Now a new crop of film projects are seeking the same honor, which also includes $204,000 (€150,000) in production funding, plus technical, production and script help, and other workshops. The three finalists will be guaranteed to screen at the 71st edition of the world's oldest film festival.

Each project is represented by a producer and director, who is making his or her first or second film. The 12 teams will participate in workshops in Venice over the coming months to refine their projects before pitching them early next year before the final three are picked.

Compared to last year, there are more multinational teams, with four teams made up of producers and directors from different countries. Last year, only one of 15 semifinalist projects came from producer-director teams from different countries.

The dozen selected projects are:

• Blood Cells, about a man who in the wake of a catastrophe sets off on an odyssey through Britain, from producer Samm Haillay and director Joseph Bull, both from the U.K.

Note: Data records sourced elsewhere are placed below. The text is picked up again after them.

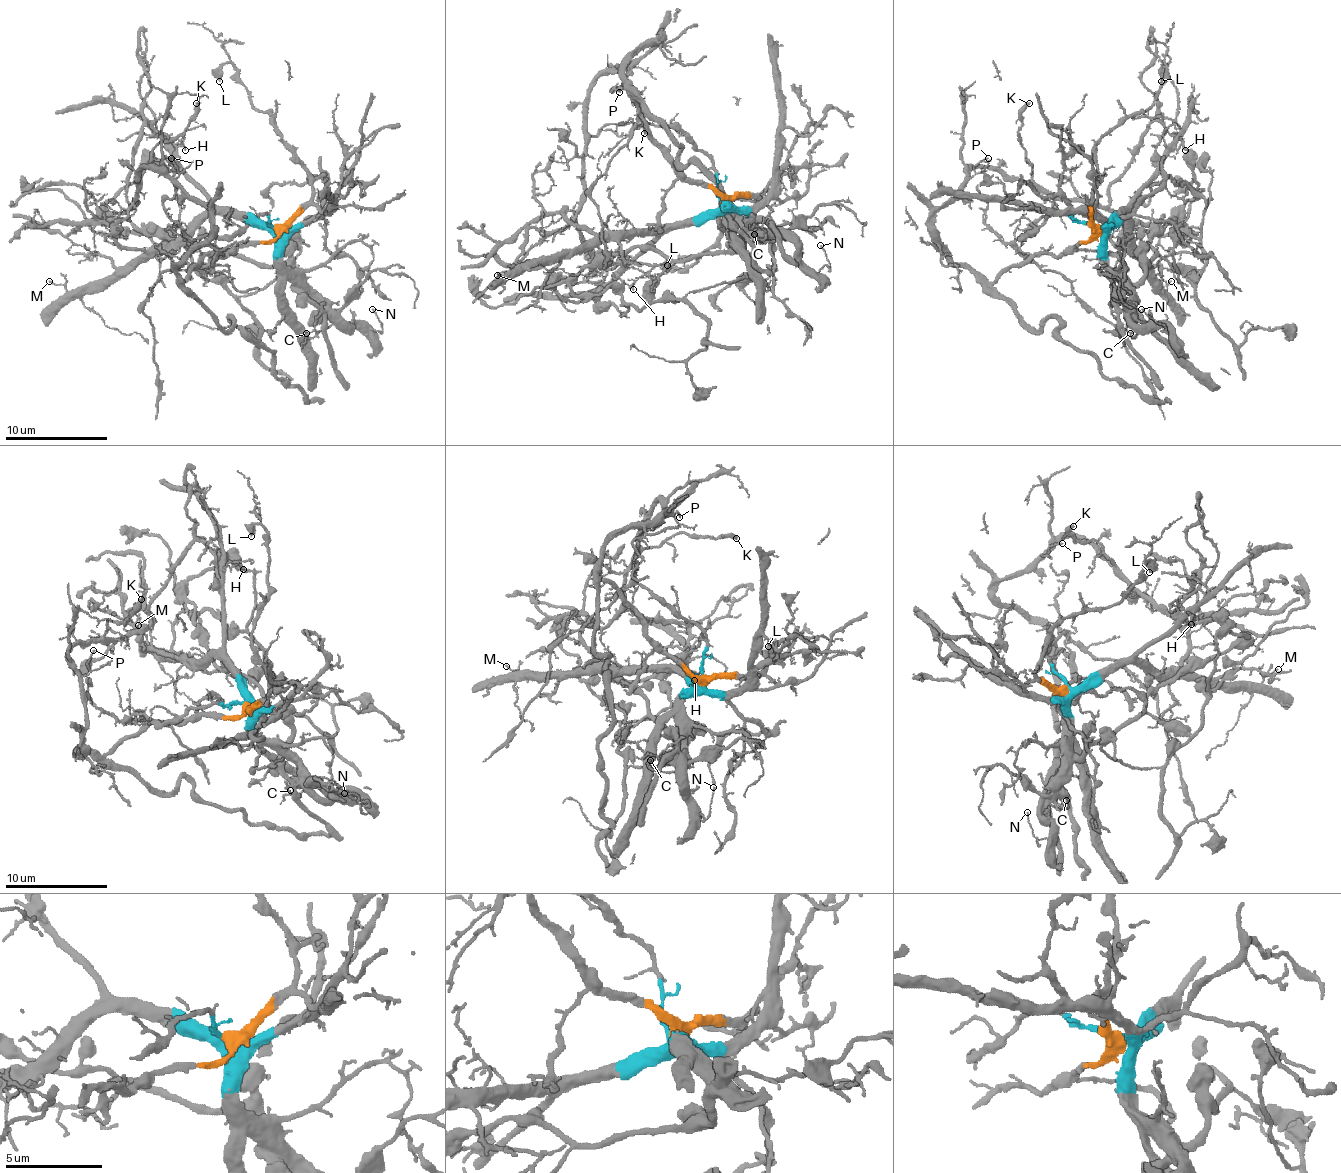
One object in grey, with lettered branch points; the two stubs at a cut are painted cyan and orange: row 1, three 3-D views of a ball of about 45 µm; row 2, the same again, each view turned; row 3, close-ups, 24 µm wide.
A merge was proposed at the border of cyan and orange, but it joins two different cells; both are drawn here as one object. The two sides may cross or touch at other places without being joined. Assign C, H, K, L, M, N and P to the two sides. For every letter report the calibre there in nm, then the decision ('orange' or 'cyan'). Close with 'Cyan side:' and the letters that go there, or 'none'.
C: calibre 120 nm; cyan
H: calibre 110 nm; cyan
K: calibre 300 nm; orange
L: calibre 460 nm; orange
M: calibre 110 nm; cyan
N: calibre 100 nm; cyan
P: calibre 110 nm; orange
Cyan side: C, H, M, N

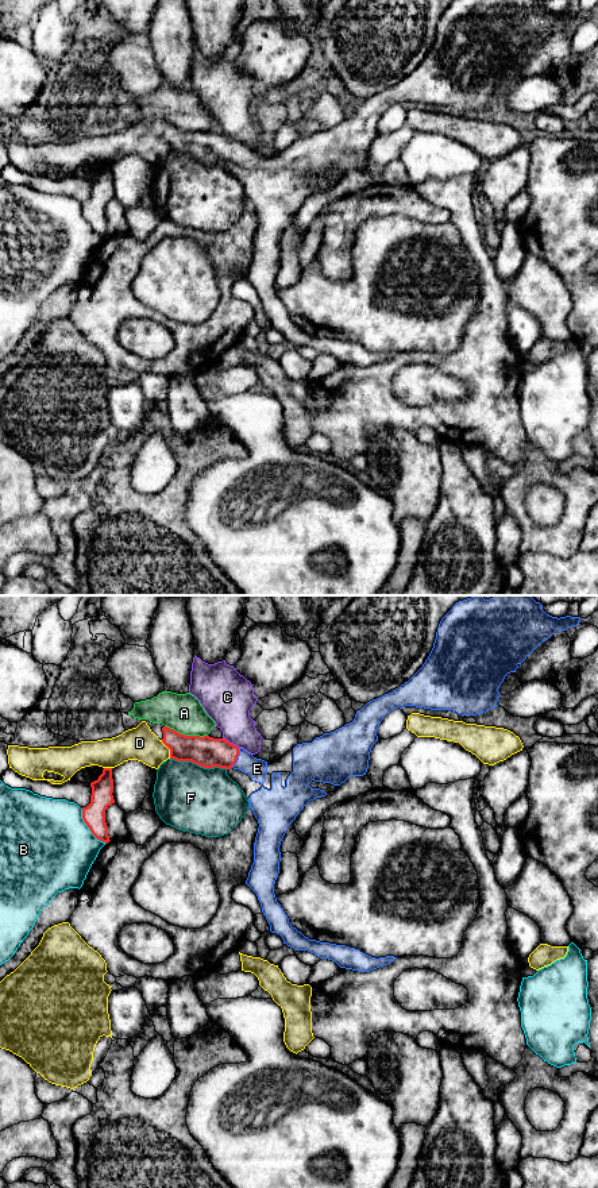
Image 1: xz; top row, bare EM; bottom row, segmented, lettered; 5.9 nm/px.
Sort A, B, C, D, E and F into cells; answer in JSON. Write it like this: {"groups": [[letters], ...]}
{"groups": [["A"], ["B"], ["C"], ["D"], ["E"], ["F"]]}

• H, a "reimagining" of a classic Greek tragedy about two women, both named Helen, in contemporary New York state from producer Shruti Rya Ganguly of India, and co-directors Rania Attieh of Lebanon and Daniel Garcia, from the U.S.

• Imaculat, the story of a young girl from a god family in rehab struggling with the male junkies in the same center from producer Marcian Lazar of Romania and Belgian director Kenneth Mercken.

• La Barracuda, about the relationship between a man and a strange woman claiming to be his half-sister from producer David Hartstein and directors Jason Cortlund and Julia Halperin, all from the U.S.

• La Mujer de los Perros, which tells the tale of a woman who lives with ten dogs from producer Mariano Llinas and co-directors Laura Citarella and Veronica Llinas, all from Argentina.

• Nancy, about a middle-aged habitual imposter who invents a reality around her from producer Gerry Kim and director Christiana Choe, both from the U.S.

• River of Exploding Durians, which recounts the story of a young boy in a town with a plant that might be leaking radioactivity from producer Ming Jin Woo and director Edmund Yeo, both of Malaysia.

• Short Skin, a story about growing hard without sacrificing tenderness from Iran-U.K. producer Babak Jalali and Italian director Duccio Chiarini.

• The Debt, about a cop who tries to balance a big case and parenthood from producer Seher Latid and director Ritesh Batra, both from India.

• The Strike, a "minimalist tragicomedy" about a man who trades his life for the unknown from the Hungarian team of producer Akos Schneider and director Adam Breier.

• Unless, which tells the tale of an imaginative 11-year-old boy who disrupts a small town when he roars into town in a stolen car from U.S. producer Ryan Watt and director Matteo Servente of Italy.

• Winter, about a woman's wait for her husband to return from war, and their struggles dealing with the scars he suffered while away from producer Alan McAlex and director Aamir Bashir, both from India.